Count the lines in the entries below that contain the word "higher", and give only that number.

BEGIN Source information

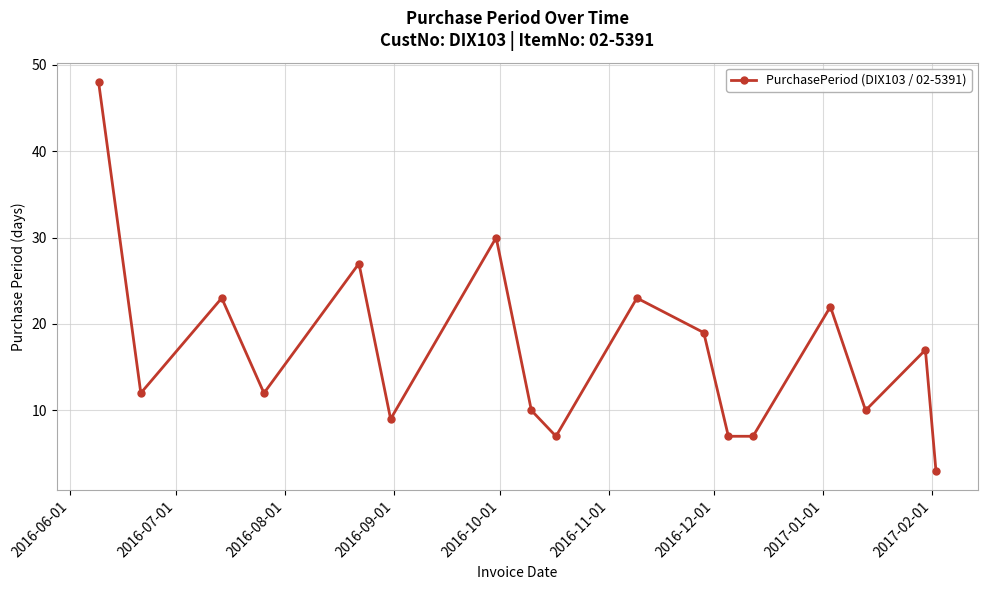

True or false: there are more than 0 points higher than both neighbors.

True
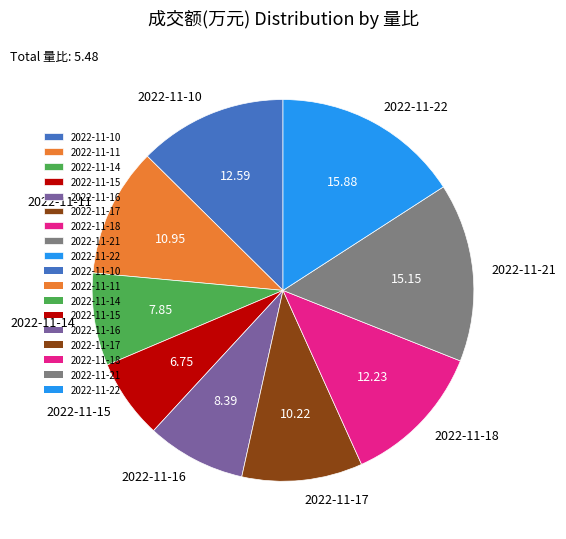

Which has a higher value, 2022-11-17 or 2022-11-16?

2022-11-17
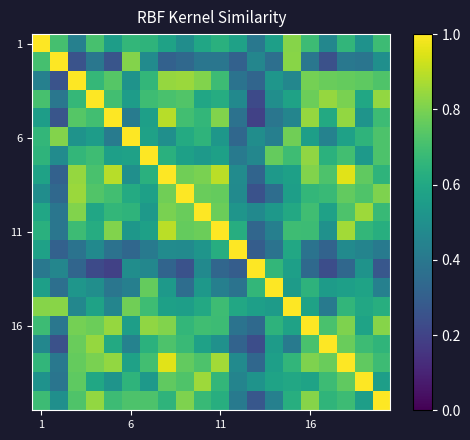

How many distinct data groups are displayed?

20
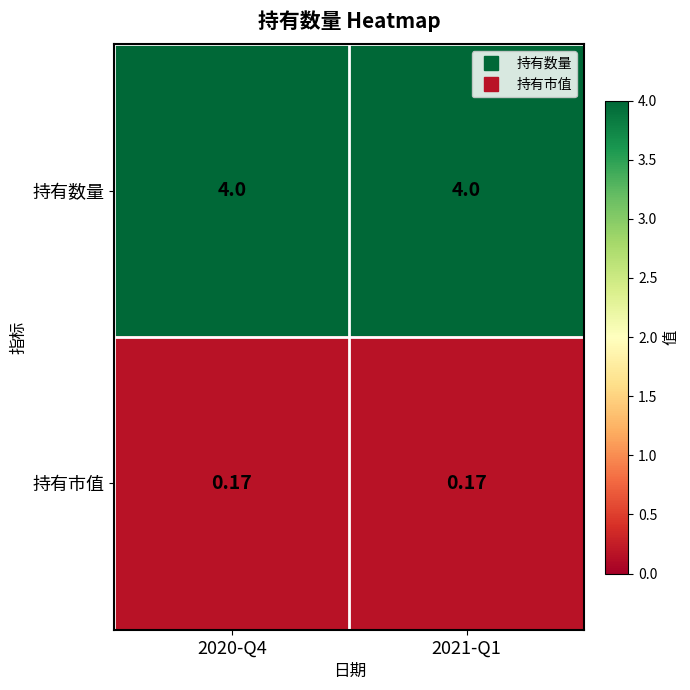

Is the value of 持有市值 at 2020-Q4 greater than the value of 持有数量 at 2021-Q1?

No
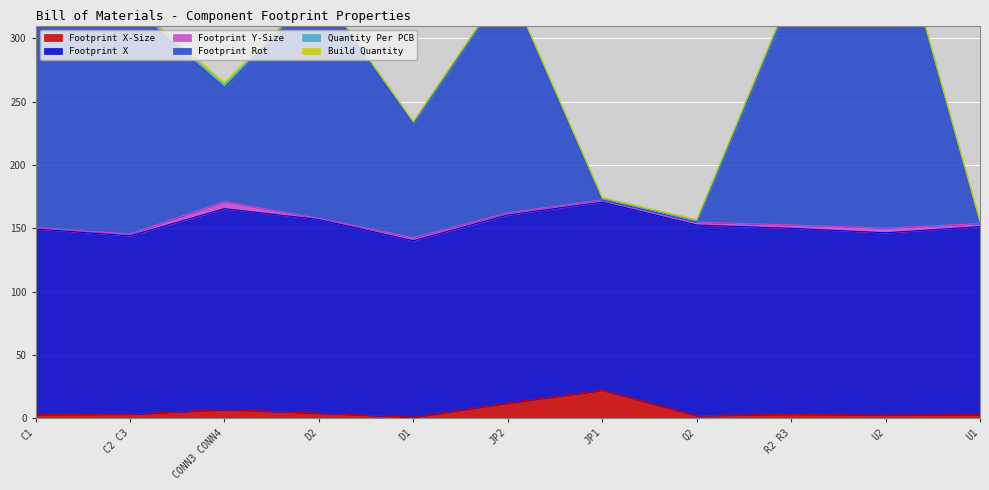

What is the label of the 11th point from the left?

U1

END Source information

◆ Exercise solution ◆
2